KMnO 4 + H 2 O + Na 2 SO 3 ® Mn ABOUT 2( t) + Na 2 SO 4 ¼

Solution

2 KMnO 4 + H 2 O + 3 Na 2 SO 3 = 2 MnO 2( t) + 3 Na 2 SO 4 + 2 KOH

MnO4 - + H 2 O + 3 SO 3 2 - = 2 MnO 2( t ) + 3 SO 4 2 - + 2 OH -

MnO 4 - + 2 H 2 O + 3 e - = MnO 2( t) + 4 OH -

SO 3 2 - +H2O - 2 e - = SO 4 2 - +2H+

8OH - + 6 H + = 6 H 2 O + 2 OH -

Thus, if the reaction from example 10 is carried out by simple merging aqueous solutions potassium permanganate and sodium sulfite, then it proceeds in a conditionally neutral (and in fact, slightly alkaline) environment due to the formation of potassium hydroxide. If the potassium permanganate solution is slightly acidified, the reaction will proceed in a weakly acidic (conditionally neutral) environment.

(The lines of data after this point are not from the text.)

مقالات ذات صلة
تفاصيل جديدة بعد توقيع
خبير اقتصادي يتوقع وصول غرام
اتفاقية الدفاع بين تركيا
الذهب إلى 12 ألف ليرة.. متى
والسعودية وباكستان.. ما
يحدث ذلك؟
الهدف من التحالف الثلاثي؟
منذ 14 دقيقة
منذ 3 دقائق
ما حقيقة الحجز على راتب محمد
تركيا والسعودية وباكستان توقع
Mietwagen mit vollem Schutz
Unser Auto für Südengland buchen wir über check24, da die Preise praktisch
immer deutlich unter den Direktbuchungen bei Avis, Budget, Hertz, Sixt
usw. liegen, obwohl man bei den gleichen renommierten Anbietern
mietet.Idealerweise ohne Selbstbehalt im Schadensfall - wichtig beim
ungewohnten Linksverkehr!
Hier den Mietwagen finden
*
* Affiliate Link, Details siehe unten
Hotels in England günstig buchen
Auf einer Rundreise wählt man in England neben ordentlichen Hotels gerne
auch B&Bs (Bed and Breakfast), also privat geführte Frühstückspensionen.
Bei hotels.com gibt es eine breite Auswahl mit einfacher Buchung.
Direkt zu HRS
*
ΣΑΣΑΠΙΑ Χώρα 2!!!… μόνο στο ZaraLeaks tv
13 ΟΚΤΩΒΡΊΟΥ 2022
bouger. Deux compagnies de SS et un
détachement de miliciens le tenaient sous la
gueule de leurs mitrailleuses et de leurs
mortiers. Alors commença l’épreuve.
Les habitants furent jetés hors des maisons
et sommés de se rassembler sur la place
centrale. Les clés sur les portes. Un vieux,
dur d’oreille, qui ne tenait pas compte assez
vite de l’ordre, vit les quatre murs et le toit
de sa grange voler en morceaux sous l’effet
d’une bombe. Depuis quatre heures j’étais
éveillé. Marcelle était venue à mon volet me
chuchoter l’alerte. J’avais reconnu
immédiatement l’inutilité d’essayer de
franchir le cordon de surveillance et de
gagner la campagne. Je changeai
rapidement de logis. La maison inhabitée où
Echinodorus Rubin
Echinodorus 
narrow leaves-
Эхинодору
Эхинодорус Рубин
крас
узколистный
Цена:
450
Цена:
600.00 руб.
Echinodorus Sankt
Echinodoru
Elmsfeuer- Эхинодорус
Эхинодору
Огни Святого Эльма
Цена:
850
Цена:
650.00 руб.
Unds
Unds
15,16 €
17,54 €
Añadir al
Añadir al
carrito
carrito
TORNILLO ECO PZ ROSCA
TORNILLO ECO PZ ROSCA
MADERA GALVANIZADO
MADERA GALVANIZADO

Example 11. Select the coefficients in the equation of the reaction occurring in a weakly acidic environment:

KMnO 4 + H 2 SO 4 + Na 2 SO 3 ® Mn ABOUT 2( t) + H 2 O + Na 2 SO 4 + ¼

Solution

2KMnO 4 + H 2 SO 4 + 3Na 2 SO 3 = 2Mn O 2( T ) + H 2 O + 3Na 2 SO 4 + K 2 SO 4

2 MnO 4 - + 2 H + + 3 SO 3 2 - = 2 MnO 2( t ) + H 2 O + 3 SO 4 2 -

MnO4 - + 4H + + 3 e - = Mn O 2( t ) + 2 H 2 O2

SO 3 2 - +H2O - 2 e - = SO 4 2 - + 2 H + 3

Forms of existence of oxidizing agents and reducing agents before and after the reaction, i.e. their oxidized and reduced forms are called redox couples. Thus, from chemical practice it is known (and this must be remembered) that the permanganate ion in an acidic environment forms a manganese cation ( II) (pair MnO 4 - +H+/ Mn 2+ + H 2 O ), in a slightly alkaline environment- manganese(IV) oxide (pair MnO 4 - +H+ ¤ Mn O 2(t) + H 2 O or MnO 4 - + H 2 O = Mn O 2(t) + OH - ). The composition of oxidized and reduced forms is determined, therefore, chemical properties of a given element in various oxidation states, i.e. unequal stability of specific forms in different environments of aqueous solution. All redox couples used in this section are given in problems 2.15 and 2.16.